Supply Chain Attack: Self-Replicating Worm Compromises Over 180 NPM Packages
A novel, self-replicating worm dubbed “Shai-Halud” has impacted over 180 NPM (Node Package Manager) software packages, exploiting exposed credentials to spread through the software supply chain. The attack, first detected around September 14th at 17:58 UTC, demonstrates a cascading infection pattern, leveraging stolen NPM authentication tokens to compromise maintainer accounts and inject malicious code into their packages.
The worm operates by initially searching a developer’s machine for exposed credentials and access tokens using tools like TruffleHog.It then attempts to create new github Actions and publish stolen secrets. Once a package is compromised, the worm spreads by adding its code to the top 20 packages within the victim’s account, creating a “cascading effect” as described by Ashish Bunch of stepsecurity, who wrote, “This creates a cascading effect where an infected package leads to compromised maintainer credentials, which in turn infects all other packages maintained by that user.”
CrowdStrike was among the first to detect the malicious activity, identifying compromised packages within the public NPM registry. The company swiftly removed the affected packages and rotated its keys in public registries, stating, “These packages are not used in the Falcon sensor, the platform is not impacted and customers remain protected.” They are currently working wiht NPM and conducting a thorough investigation. Socket.dev reported that at least 25 NPM packages managed by CrowdStrike were briefly compromised.

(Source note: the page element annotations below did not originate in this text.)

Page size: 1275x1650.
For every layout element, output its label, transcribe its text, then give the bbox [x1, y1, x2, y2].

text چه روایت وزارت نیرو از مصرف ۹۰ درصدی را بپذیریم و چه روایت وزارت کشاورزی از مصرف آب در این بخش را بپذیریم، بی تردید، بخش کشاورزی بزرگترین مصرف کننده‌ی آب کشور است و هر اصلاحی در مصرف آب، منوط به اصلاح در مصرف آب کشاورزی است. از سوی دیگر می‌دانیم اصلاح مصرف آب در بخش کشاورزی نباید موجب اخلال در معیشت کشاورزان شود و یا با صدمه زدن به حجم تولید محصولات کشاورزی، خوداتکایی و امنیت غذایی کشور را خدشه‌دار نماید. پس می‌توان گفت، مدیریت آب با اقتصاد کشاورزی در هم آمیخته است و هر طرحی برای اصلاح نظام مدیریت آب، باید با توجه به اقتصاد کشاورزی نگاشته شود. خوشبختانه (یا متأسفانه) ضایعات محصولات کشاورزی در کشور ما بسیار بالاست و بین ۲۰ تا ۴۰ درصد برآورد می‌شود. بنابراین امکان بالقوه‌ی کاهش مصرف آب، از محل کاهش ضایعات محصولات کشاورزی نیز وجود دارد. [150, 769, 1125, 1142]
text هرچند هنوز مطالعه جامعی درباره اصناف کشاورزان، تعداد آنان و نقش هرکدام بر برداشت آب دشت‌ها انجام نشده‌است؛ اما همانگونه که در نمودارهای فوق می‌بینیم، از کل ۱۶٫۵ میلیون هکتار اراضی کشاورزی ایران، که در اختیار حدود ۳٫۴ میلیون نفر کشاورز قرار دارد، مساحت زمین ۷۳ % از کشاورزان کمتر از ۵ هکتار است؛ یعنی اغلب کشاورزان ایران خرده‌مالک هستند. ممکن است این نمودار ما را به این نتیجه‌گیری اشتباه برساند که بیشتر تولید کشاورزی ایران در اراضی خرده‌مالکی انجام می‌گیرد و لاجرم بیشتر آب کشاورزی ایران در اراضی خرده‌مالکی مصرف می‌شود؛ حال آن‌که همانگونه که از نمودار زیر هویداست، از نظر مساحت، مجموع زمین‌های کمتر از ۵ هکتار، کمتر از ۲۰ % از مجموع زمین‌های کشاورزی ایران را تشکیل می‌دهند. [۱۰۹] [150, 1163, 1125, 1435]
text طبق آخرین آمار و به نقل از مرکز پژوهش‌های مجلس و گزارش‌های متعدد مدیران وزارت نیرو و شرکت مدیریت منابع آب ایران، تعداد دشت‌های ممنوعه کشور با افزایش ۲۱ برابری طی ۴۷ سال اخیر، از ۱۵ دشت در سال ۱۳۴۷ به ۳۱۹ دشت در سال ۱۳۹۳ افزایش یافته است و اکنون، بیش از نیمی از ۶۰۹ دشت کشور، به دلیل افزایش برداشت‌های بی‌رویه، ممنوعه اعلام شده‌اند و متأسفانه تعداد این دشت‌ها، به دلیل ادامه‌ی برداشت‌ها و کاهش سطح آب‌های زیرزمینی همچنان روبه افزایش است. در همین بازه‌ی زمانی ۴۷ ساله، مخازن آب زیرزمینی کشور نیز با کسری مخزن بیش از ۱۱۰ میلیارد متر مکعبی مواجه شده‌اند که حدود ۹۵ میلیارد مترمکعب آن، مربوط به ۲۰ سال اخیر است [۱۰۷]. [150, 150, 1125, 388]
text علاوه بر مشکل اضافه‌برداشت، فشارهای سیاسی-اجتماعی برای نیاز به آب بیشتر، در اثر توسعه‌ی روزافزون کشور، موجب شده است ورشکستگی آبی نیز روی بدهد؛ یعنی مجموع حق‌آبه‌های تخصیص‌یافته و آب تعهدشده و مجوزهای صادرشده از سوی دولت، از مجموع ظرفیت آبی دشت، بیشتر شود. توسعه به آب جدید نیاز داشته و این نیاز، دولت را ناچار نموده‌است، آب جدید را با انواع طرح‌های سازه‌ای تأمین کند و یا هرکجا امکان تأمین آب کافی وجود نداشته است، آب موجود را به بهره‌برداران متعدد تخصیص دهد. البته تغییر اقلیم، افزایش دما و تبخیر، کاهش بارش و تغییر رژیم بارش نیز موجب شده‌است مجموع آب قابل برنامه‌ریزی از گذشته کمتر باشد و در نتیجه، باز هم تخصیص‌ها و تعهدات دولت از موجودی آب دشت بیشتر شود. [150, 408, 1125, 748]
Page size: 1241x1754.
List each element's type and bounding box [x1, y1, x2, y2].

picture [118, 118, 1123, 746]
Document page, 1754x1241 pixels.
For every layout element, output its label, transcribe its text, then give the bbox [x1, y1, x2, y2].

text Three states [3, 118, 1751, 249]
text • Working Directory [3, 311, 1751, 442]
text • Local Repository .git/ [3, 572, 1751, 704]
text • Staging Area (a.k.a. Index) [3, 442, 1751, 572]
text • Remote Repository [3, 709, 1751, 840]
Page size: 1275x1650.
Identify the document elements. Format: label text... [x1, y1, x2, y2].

StepSecurity’s analysis revealed the malware specifically targets cloud environments, enumerating secrets related to AWS, Azure, and Google Cloud Platform. The worm is designed to function on Linux and macOS systems, deliberately bypassing Windows environments.
As of the latest reports, the worm’s propagation appears to have slowed, though not ceased entirely. Eriksen of Aikido noted, “I still see package versions popping up once in a while, but no new packages have been compromised in the last ~6 hours,” but cautioned that the attack could reignite, describing it as a “living” thing capable of dormancy and resurgence. The web address used by the attackers for data exfiltration has been temporarily disabled due to rate limits.
Nicholas Weaver, a researcher with the International Computer Science Institute, characterized Shai-Halud as “a supply chain attack that conducts a supply chain attack.” He advocates for immediate changes to NPM’s publication model,urging a shift to a system requiring explicit human consent for every publication request,enforced with a “phish-proof 2FA method.” weaver stated, “Anything less means attacks like this are going to continue and become far more common, but switching to a 2FA method would effectively throttle these attacks before they can spread. Allowing purely automated processes to update the published packages is now a proven recipe for disaster.”